*TEXTAUSZUG:*

Dem Einwand von Justizministerin Keller-Sutter, wonach es für die Aufnahme Geflüchteter keine rechtliche Grundlage gebe, widersprechen Raphael Golta wie Sonja Lüthi. Es habe nie jemand bestritten, dass der Bund dafür zuständig sei, sagt der Zürcher Sozialvorsteher. «Dass wir nicht autonom handeln können, wissen wir, sonst hätten wir schon längst einen Flug gechartert und müssten gar nicht mit dem Bund reden.» Es gebe allerdings auch kein rechtliches Hindernis für den Bund, Leute aufzunehmen.
Viele Möglichkeiten zur Aufnahme
Und wie beurteilen Fachleute die juristische Grundlage? Grundsätzlich sei der Bund für die Einreise zuständig, bestätigt Manuela Hugentobler, Geschäftsführerin beim Verband Demokratische JuristInnen Schweiz. Allerdings heisse das keineswegs, dass er nicht handeln könnte. Vielmehr stünden den nationalen Behörden mehrere Wege zur Verfügung: Das SEM könne etwa die strengen Kriterien für humanitäre Visa lockern und so deren Erteilung vereinfachen. «Mit dieser Möglichkeit wird besonders gefährdeten Personen eine legale Einreise in die Schweiz ermöglicht, wo dann ein Asylgesuch gestellt werden kann», so Hugentobler. Bei positivem Bescheid würden die Menschen dann auf die Kantone und schliesslich auf die Gemeinden verteilt.

*DATENGRUNDLAGE:*

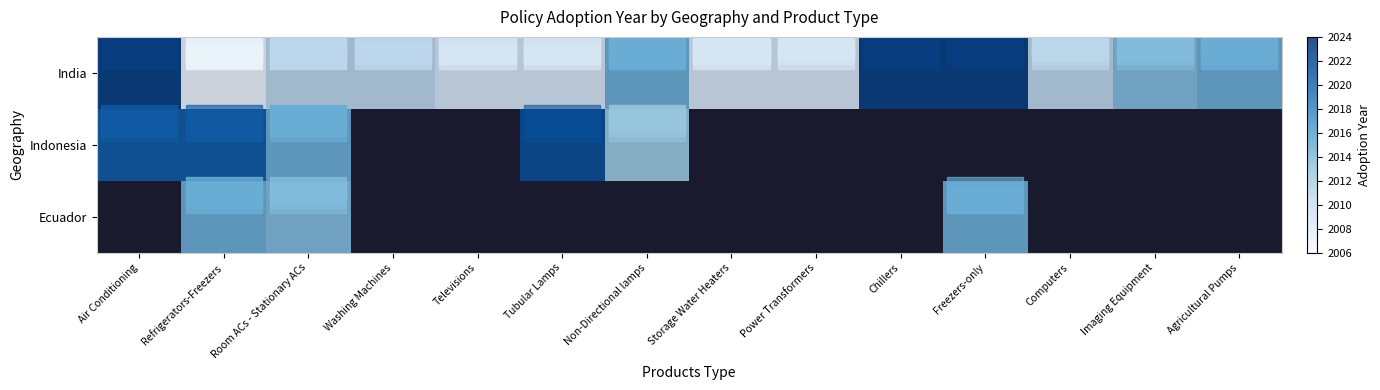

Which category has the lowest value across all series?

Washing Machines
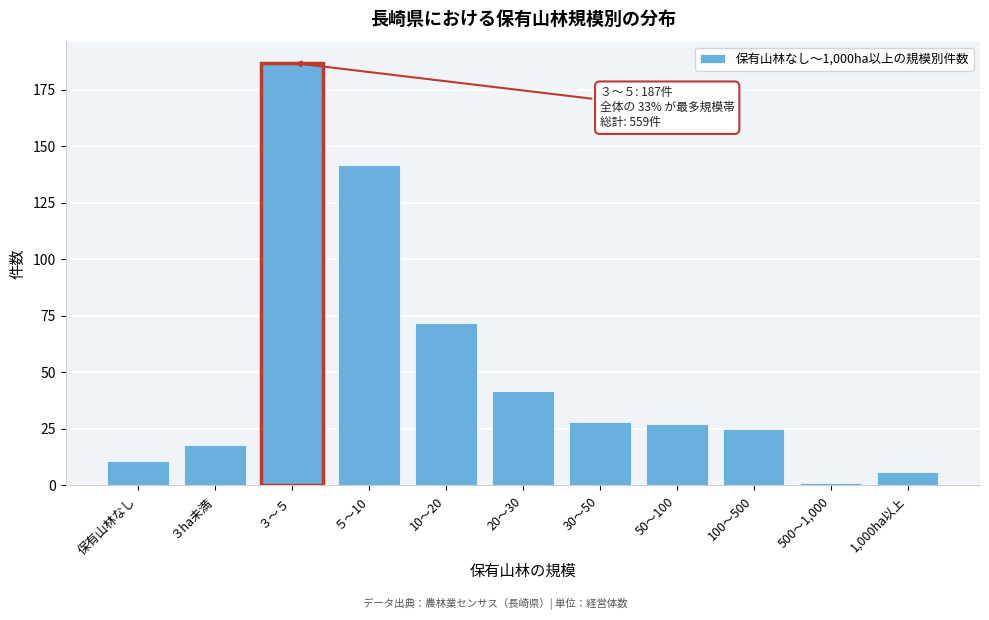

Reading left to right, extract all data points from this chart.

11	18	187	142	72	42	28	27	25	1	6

*AUFGABEN:*
1. Welche Funktion hat Manuela Hugentobler laut dem Textauszug über die Aufnahme Geflüchteter?
2. Gib einen Teil des Textauszugs über die Aufnahme Geflüchteter wortgetreu wieder: Beginne bei den Worten „Dem Einwand von“ und höre nach „Bund, Leute aufzunehmen.“ auf.
3. Fasse den Absatz des Textauszugs über die Aufnahme Geflüchteter, der mit „Und wie beurteilen Fachleute“ beginnt, als kurze Liste zusammen und behalte dabei die wichtigsten Fakten bei.
Die Daten haben keinen Bezug zum Textauszug.

*LÖSUNGEN:*
1. Sie ist Geschäftsführerin beim Verband Demokratische JuristInnen Schweiz.

2.
Dem Einwand von Justizministerin Keller-Sutter, wonach es für die Aufnahme Geflüchteter keine rechtliche Grundlage gebe, widersprechen Raphael Golta wie Sonja Lüthi. Es habe nie jemand bestritten, dass der Bund dafür zuständig sei, sagt der Zürcher Sozialvorsteher. «Dass wir nicht autonom handeln können, wissen wir, sonst hätten wir schon längst einen Flug gechartert und müssten gar nicht mit dem Bund reden.» Es gebe allerdings auch kein rechtliches Hindernis für den Bund, Leute aufzunehmen.

3.
- Laut Manuela Hugentobler, Geschäftsführerin beim Verband Demokratische JuristInnen Schweiz, ist grundsätzlich der Bund für die Einreise zuständig.
- Das heisst nicht, dass er nicht handeln könnte, denn den nationalen Behörden stehen mehrere Wege offen.
- Das SEM könnte zum Beispiel die strengen Kriterien für humanitäre Visa lockern und deren Erteilung vereinfachen.
- Damit könnten besonders gefährdete Personen legal in die Schweiz einreisen und dort ein Asylgesuch stellen.
- Bei positivem Bescheid würden sie auf die Kantone und schliesslich auf die Gemeinden verteilt.